Request: Apart from the images, repeat the data below exactly as written.

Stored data
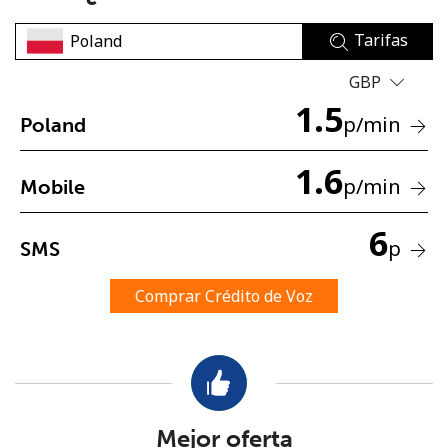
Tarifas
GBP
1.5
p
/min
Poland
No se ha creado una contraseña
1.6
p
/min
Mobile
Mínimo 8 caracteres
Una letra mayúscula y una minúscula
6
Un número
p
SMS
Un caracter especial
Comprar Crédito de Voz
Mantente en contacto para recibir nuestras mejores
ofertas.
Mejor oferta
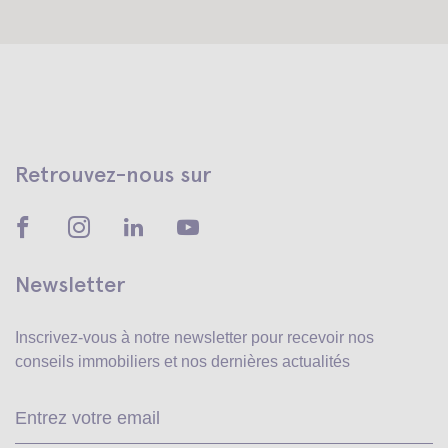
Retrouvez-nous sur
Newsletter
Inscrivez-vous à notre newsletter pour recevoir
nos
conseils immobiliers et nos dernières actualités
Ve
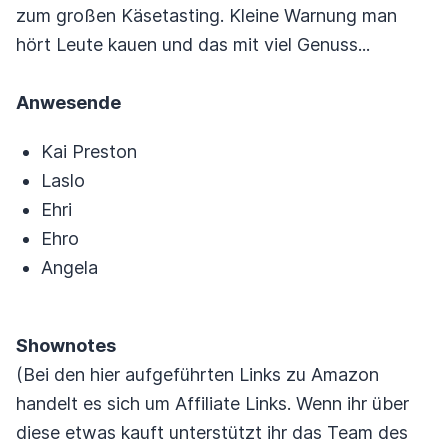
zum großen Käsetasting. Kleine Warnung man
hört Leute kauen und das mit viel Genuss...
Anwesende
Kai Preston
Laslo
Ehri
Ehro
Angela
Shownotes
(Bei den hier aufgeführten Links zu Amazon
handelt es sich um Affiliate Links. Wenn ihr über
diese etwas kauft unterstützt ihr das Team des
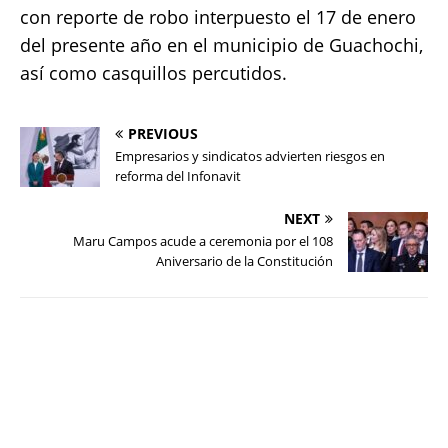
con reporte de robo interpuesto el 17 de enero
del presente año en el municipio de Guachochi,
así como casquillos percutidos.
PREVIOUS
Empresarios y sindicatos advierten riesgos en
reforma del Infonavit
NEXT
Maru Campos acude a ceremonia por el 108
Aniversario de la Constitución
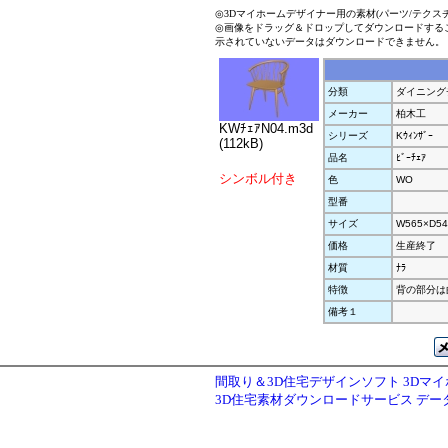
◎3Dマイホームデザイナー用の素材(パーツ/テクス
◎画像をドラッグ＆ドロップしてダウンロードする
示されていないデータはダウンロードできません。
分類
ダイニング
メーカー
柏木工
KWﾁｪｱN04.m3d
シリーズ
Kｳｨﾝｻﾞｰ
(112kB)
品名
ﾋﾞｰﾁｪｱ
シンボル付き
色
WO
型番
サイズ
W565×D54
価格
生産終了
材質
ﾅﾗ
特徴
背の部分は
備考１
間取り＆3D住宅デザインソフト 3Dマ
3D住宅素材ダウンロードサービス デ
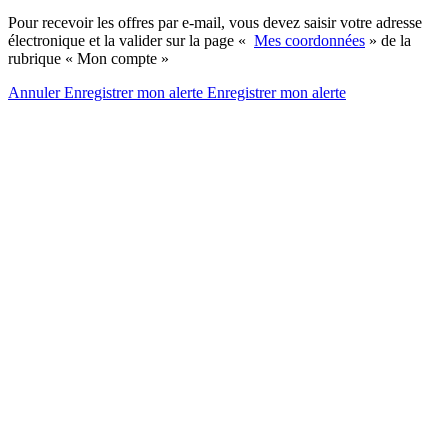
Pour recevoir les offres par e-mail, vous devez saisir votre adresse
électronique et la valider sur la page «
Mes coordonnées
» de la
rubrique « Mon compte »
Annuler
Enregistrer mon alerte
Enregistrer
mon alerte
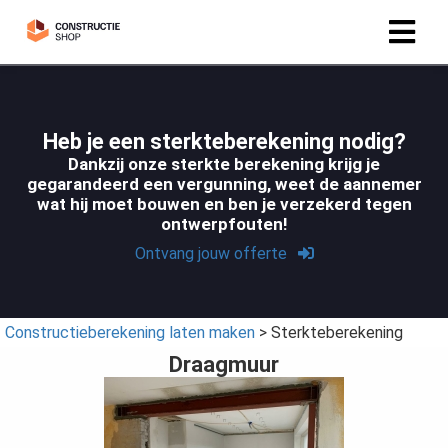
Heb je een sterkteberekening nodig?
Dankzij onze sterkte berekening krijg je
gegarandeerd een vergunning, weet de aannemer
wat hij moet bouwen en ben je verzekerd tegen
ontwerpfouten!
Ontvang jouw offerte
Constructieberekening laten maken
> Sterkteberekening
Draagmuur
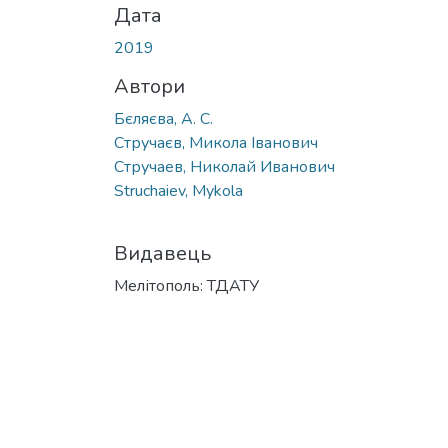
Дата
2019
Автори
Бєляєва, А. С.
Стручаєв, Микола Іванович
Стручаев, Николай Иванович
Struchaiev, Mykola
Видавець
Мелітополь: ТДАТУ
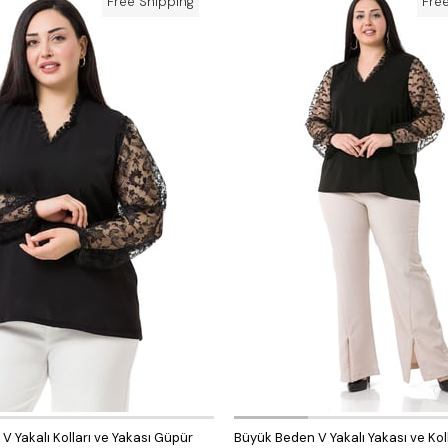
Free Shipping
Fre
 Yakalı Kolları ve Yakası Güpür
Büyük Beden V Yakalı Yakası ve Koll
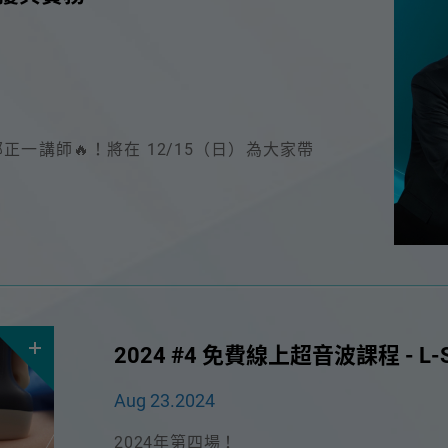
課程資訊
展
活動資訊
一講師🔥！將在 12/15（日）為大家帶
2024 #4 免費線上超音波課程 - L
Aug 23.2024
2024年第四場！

Answer to this exercise:
Tarifas
GBP
1.5
p
/min
Poland
No se ha creado una contraseña
1.6
p
/min
Mobile
Mínimo 8 caracteres
Una letra mayúscula y una minúscula
6
Un número
p
SMS
Un caracter especial
Comprar Crédito de Voz
Mantente en contacto para recibir nuestras mejores
ofertas.
Mejor oferta
Retrouvez-nous sur
Newsletter
Inscrivez-vous à notre newsletter pour recevoir
nos
conseils immobiliers et nos dernières actualités
Ve
zum großen Käsetasting. Kleine Warnung man
hört Leute kauen und das mit viel Genuss...
Anwesende
Kai Preston
Laslo
Ehri
Ehro
Angela
Shownotes
(Bei den hier aufgeführten Links zu Amazon
handelt es sich um Affiliate Links. Wenn ihr über
diese etwas kauft unterstützt ihr das Team des
con reporte de robo interpuesto el 17 de enero
del presente año en el municipio de Guachochi,
así como casquillos percutidos.
PREVIOUS
Empresarios y sindicatos advierten riesgos en
reforma del Infonavit
NEXT
Maru Campos acude a ceremonia por el 108
Aniversario de la Constitución
◎3Dマイホームデザイナー用の素材(パーツ/テクス
◎画像をドラッグ＆ドロップしてダウンロードする
示されていないデータはダウンロードできません。
分類
ダイニング
メーカー
柏木工
KWﾁｪｱN04.m3d
シリーズ
Kｳｨﾝｻﾞｰ
(112kB)
品名
ﾋﾞｰﾁｪｱ
シンボル付き
色
WO
型番
サイズ
W565×D54
価格
生産終了
材質
ﾅﾗ
特徴
背の部分は
備考１
間取り＆3D住宅デザインソフト 3Dマ
3D住宅素材ダウンロードサービス デ
Pour recevoir les offres par e-mail, vous devez saisir votre adresse
électronique et la valider sur la page «
Mes coordonnées
» de la
rubrique « Mon compte »
Annuler
Enregistrer mon alerte
Enregistrer
mon alerte
Heb je een sterkteberekening nodig?
Dankzij onze sterkte berekening krijg je
gegarandeerd een vergunning, weet de aannemer
wat hij moet bouwen en ben je verzekerd tegen
ontwerpfouten!
Ontvang jouw offerte
Constructieberekening laten maken
> Sterkteberekening
Draagmuur
Дата
2019
Автори
Бєляєва, А. С.
Стручаєв, Микола Іванович
Стручаев, Николай Иванович
Struchaiev, Mykola
Видавець
Мелітополь: ТДАТУ
Free Shipping
Fre
 Yakalı Kolları ve Yakası Güpür
Büyük Beden V Yakalı Yakası ve Koll
課程資訊
展
活動資訊
一講師🔥！將在 12/15（日）為大家帶
2024 #4 免費線上超音波課程 - L
Aug 23.2024
2024年第四場！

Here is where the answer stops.